# halifax to hull, zeebrugge to bruges, any tips?



## moia (17 Sep 2009)

Hi, we are new to cycling and not massively confident. We are planning to visit friends in Bruges in october.

I understand there is a canal towpath route from Zeebrugge to Bruges - please can anyone recommend any websites, maps etc to avoid us getting lost, ending up in france etc...? I'm fairly ok navigating traffic in Bradford so can probably cope with anything but would like an easy route off the ferry so we don't end up on a motor way dodging juggernauts!?

Am also thinking of getting the train from Halifax to Hull with the bikes but out of interest, how long would it take to cycle and what is the best way to go?

cheers, 
moia


----------



## Bodhbh (17 Sep 2009)

On the England side you could use the Trans Pennine trail to at least cover some of the journey to Hull rather than the train:

http://www.transpenninetrail.org.uk/

Not ridden the canal from Zeebrugge, but I have a hunch it is pretty massive and would be easy ask directions and pick up from the docks.


----------



## Brains (17 Sep 2009)

Zeebrugge/Brugge is a cyclists dream 
Just follow the signs, it's not far


----------



## Arch (17 Sep 2009)

If you got the train to York, then Sustrans route 66 or route 65 would take you to Hull, via either completely flat, or gently rolling terrain and you could do it in a leisurely day. (that's based on a 10 mph average, and decent breaks for lunch/rests etc). A very rough route calculation tells me it's 45-50 miles depending on route. (that's mostly via route 66 I think)


----------



## Tony (17 Sep 2009)

Zeeby to Brugge is so short you won'teven notice it.


----------



## Soltydog (18 Sep 2009)

Questions on the material>
- 1) Reproduce the part of the cycling forum thread starting with "## Arch (17" and going on through "66 I think)".
- 2) Continue the cycling forum thread from the point where it stops.

Provided records>
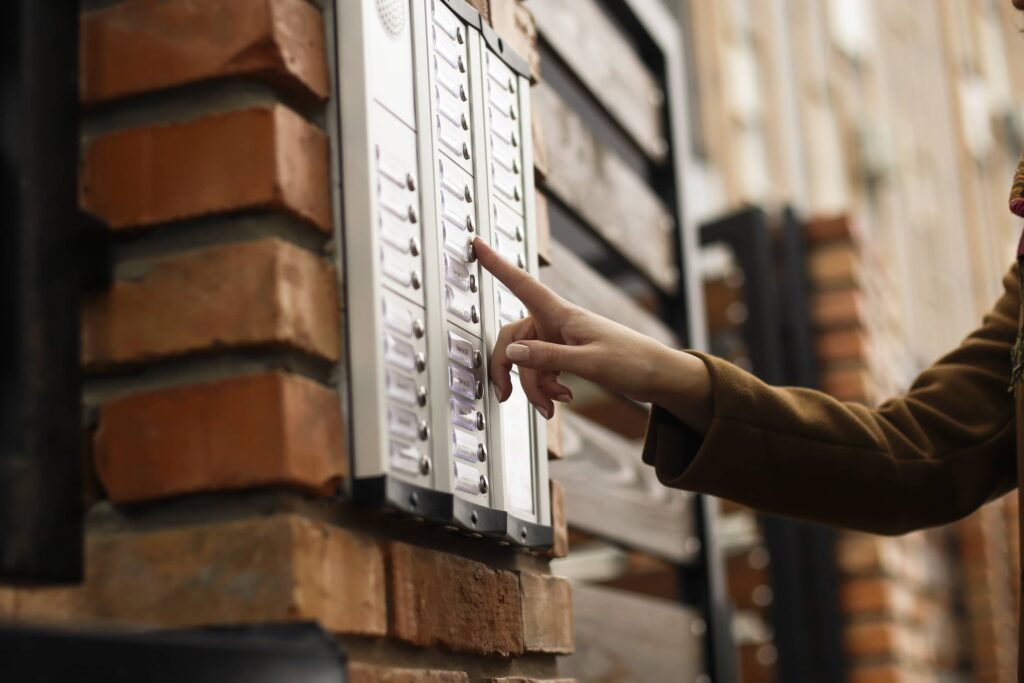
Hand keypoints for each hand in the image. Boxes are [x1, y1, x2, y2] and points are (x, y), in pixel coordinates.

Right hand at [474, 237, 711, 432]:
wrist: (657, 376)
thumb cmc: (632, 361)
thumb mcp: (588, 362)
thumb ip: (547, 358)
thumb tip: (512, 353)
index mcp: (560, 314)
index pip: (521, 283)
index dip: (497, 264)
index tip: (477, 244)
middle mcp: (556, 323)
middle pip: (514, 340)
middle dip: (509, 369)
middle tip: (507, 395)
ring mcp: (560, 339)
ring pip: (528, 361)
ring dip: (534, 387)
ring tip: (553, 405)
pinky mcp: (566, 355)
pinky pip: (541, 370)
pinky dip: (546, 387)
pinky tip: (563, 398)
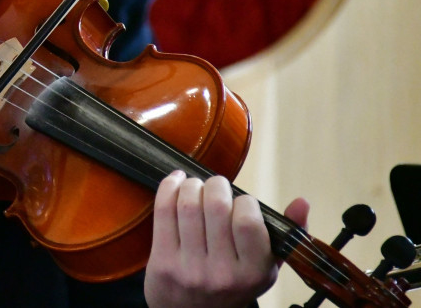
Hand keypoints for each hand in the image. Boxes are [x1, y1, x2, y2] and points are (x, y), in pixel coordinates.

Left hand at [144, 171, 309, 307]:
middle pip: (216, 206)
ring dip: (192, 185)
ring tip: (196, 186)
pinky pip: (163, 211)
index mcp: (253, 272)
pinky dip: (169, 187)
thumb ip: (286, 234)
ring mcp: (189, 268)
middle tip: (216, 186)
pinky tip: (175, 181)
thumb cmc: (233, 282)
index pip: (248, 221)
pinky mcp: (162, 262)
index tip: (241, 201)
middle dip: (216, 185)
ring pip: (188, 205)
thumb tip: (302, 201)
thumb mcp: (265, 267)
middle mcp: (222, 273)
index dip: (244, 201)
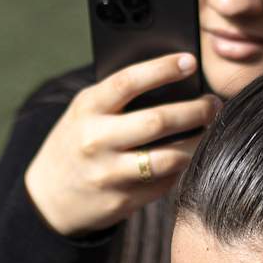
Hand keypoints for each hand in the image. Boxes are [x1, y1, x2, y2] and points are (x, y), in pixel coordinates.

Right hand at [21, 55, 219, 237]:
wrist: (49, 198)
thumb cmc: (77, 142)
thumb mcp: (86, 112)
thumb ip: (119, 97)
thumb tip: (175, 80)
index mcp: (87, 109)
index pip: (129, 81)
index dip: (163, 69)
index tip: (191, 62)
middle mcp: (97, 141)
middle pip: (158, 122)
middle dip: (194, 111)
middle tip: (213, 103)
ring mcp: (110, 174)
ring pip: (169, 158)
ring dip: (198, 143)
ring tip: (210, 131)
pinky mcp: (123, 201)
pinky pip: (165, 182)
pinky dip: (183, 168)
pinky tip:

Answers by item number>
- 1)
## Arch (17 Sep 2009)

If you got the train to York, then Sustrans route 66 or route 65 would take you to Hull, via either completely flat, or gently rolling terrain and you could do it in a leisurely day. (that's based on a 10 mph average, and decent breaks for lunch/rests etc). A very rough route calculation tells me it's 45-50 miles depending on route. (that's mostly via route 66 I think)

- 2)
I cycled from Hornsea to Halfax a few months ago, about 80 miles, so should be about the same to Hull, depends on your speed, but took me a good few hours 

If you do get the train over, it may be cheaper to split your journey & book tickets in advance, ie Halifax to Leeds, then Leeds to Hull


----------



## Fietslogies (19 Sep 2009)

*Brugge - Zeebrugge x 2*

Hi Moia,

You're really lucky as there are even two canals available between Brugge (Bruges) and Zeebrugge! Both with cyclist friendly infrastructure.
If you go to http://www.bikely.com/maps/bike-path/Ghent-Bruges
you will be immediately able to deduct both. 

The straight line between Brugge and Zeebrugge is the Boudewijnkanaal. It's huge and maybe less appealing to cyclists as it's partially lined up with industry and port activity. The only bright spot is the small and impressing village of Lissewege. It's only 15 km. 

The other solution counts 22 km and will lead you along three magnificent old canals, lined up with trees and presenting a bit more the beauty of the flemish countryside. Using the towpaths of the Leopoldkanaal, the Schipdonkkanaal and the Damse Vaart, you will discover the small city of Damme, also a major tourist spot.

Kind regards,


----------



## zaid (19 Sep 2009)

If you can cope with Bradford roads, you'll deffinately be fine anywhere.


----------



## Fietslogies (19 Sep 2009)

*Road planner for cyclists*

Other useful stuff for cyclists in Flanders is this roadplanner for cyclists :

http://www.fietsnet.be/routeplanner/default.aspx

Very easy to use and completely signposted! If you look up the region between Brugge and Zeebrugge, you will notice that they confirm my opinion in my earlier post today. They do hardly make use of the straightforward Boudewijnkanaal and prefer the smaller canals more to the east.


----------



## BalkanExpress (19 Sep 2009)

Fietslogies said:


> The other solution counts 22 km and will lead you along three magnificent old canals, lined up with trees and presenting a bit more the beauty of the flemish countryside. Using the towpaths of the Leopoldkanaal, the Schipdonkkanaal and the Damse Vaart, you will discover the small city of Damme, also a major tourist spot.
> 
> Kind regards,



Big +1. On a sunny October day this is a great ride: autumn leaves reflected in the still water of the canal, pretty villages, pancakes in Damme before heaning into Bruges

Of course when its heaving rain and you are facing into a strong headwind it is a little less fun.

You do not say how long you have in Bruges, so here are a few ideas if you have a day or two. The town itself is easy to cycle around and once you are out of the main tourist areas is very calm and beautiful.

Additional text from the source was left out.